This python software is an implementation of the Sequential Model-Based Ensemble Optimization (ESMBO) algorithm [1]. It combines Spearmint [2] for fast hyperparameter optimization with the Agnostic Bayes theory [3] to generate an ensemble of learning algorithms over the hyperparameter space for increasing the generalization performances.
- Fast hyperparameter optimization via Spearmint, based on a gaussian process modelization of the hyperparameter search space.
- State of the art ensemble of learning algorithms with no extra computational cost at learning time.
- Compatible with any programming language via a configurable command line interface (coming soon).
- 3D vizualization of the hyperparameter space based on mayavi (Optional dependency).
- Easy parallelization via python's multiprocessing or an implementation of an mpi queue for running on a computer grid (alpha).
- Crash recovery (coming soon).
- Anytime algorithm. You can obtain the best predictor so far and visualize the behavior at anytime.
- MongoDB compatible. All information gathered during the optimization process is stored in a MongoDB-like structure.
- numpy, scipy
- matplotlib (Optional, for visualization)

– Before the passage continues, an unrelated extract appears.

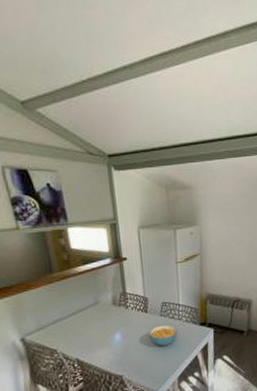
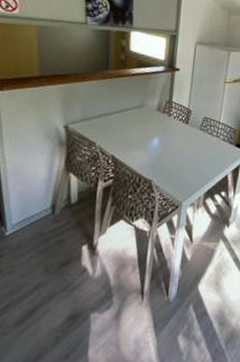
cereal bowl: present [149,325,178,346] -> none [185,139,213,159]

- mayavi, traits (Optional, for 3D visualization)
- mpi4py, openmpi (Optional, for parallelization over computational grid)
- scikit-learn (Optional, for playing with the provided examples)

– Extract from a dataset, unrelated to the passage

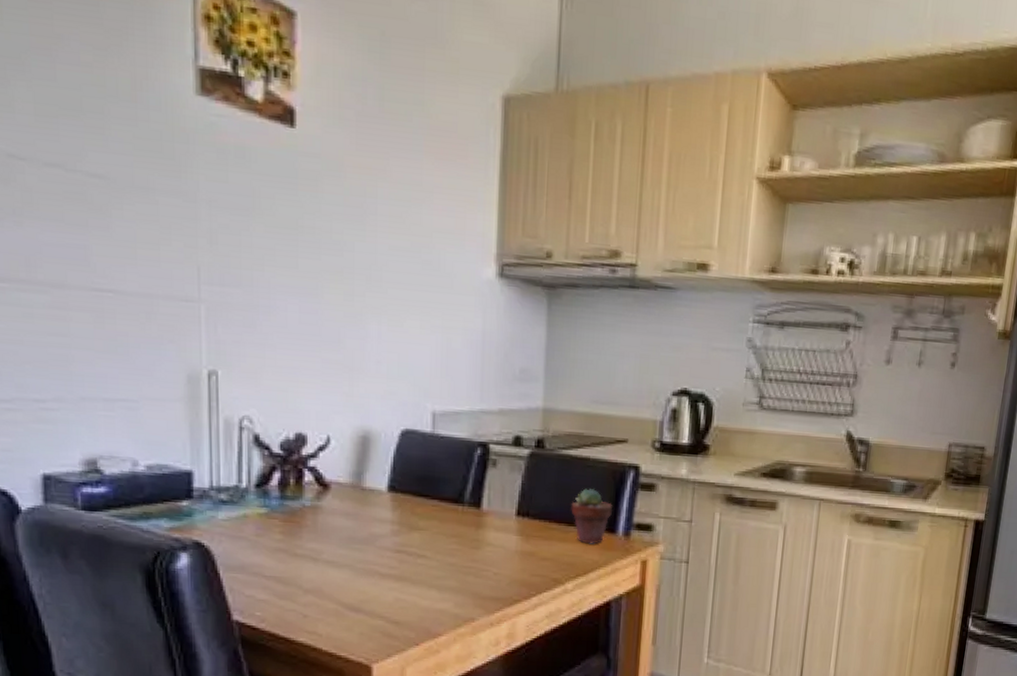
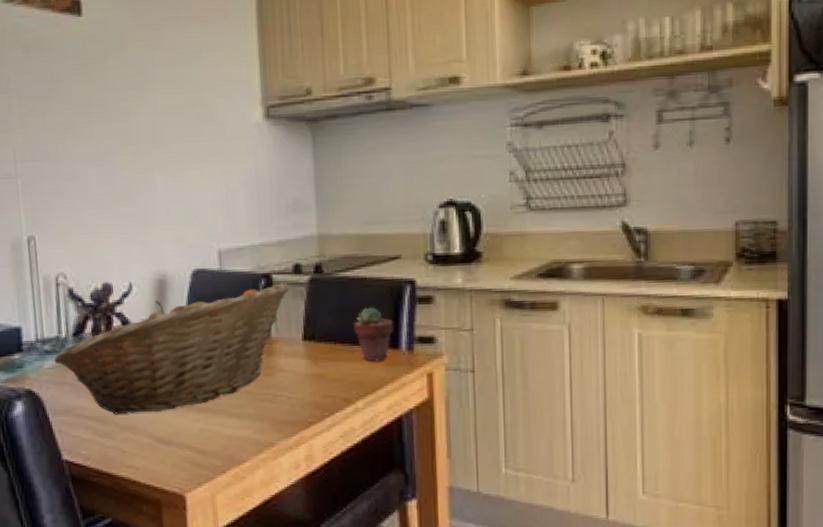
fruit basket: none [231,453,508,577] -> present [54,282,291,415]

First, you have to define a hyperparameter search space. To do so, we provide an elegant pythonic tool that mimics the way you would normally instantiate your learning algorithm. Example using SVR from scikit learn:
from spearmint_salad import hp
from sklearn.svm import SVR
# Encapsulate the class into a hp.Obj to be able to instantiate using variable parameters
# or constant parameters if necessary.
hp_space = hp.Obj(SVR)(
C = hp.Float( min_val=0.01, max_val=1000, hp.log_scale ), # variable
kernel = 'rbf', # constant
gamma = hp.Float( min_val=10**-5, max_val=1000, hp.log_scale ), # variable
epsilon = hp.Float(min_val=0.01, max_val=1, hp.log_scale), # variable
)
Next, it suffices to start the optimization for a given metric on a particular dataset
from spearmint_salad import metric
metric = metric.SquareDiffLoss()
make_salad( hp_space, metric, dataset_path)
During the optimization, you can launch the visualization tool
$ viz.py
[1] Lacoste, Alexandre, Hugo Larochelle, François Laviolette, and Mario Marchand. "Sequential Model-Based Ensemble Optimization." arXiv preprint arXiv:1402.0796 (2014).

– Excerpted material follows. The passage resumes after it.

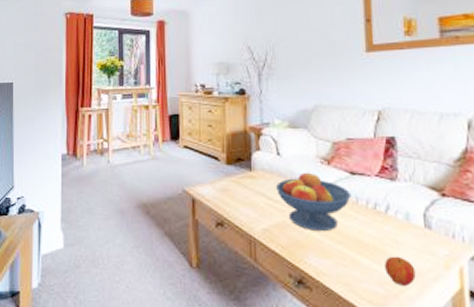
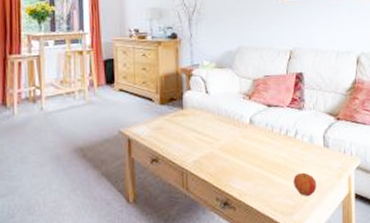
fruit bowl: present [276,172,350,231] -> none [205,107,267,158]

[2] Snoek, Jasper, Hugo Larochelle, and Ryan P. Adams. "Practical Bayesian Optimization of Machine Learning Algorithms." In NIPS, pp. 2960-2968. 2012.
[3] Lacoste, Alexandre, Mario Marchand, François Laviolette, and Hugo Larochelle. "Agnostic Bayesian Learning of Ensembles." In Proceedings of The 31st International Conference on Machine Learning, pp. 611-619. 2014.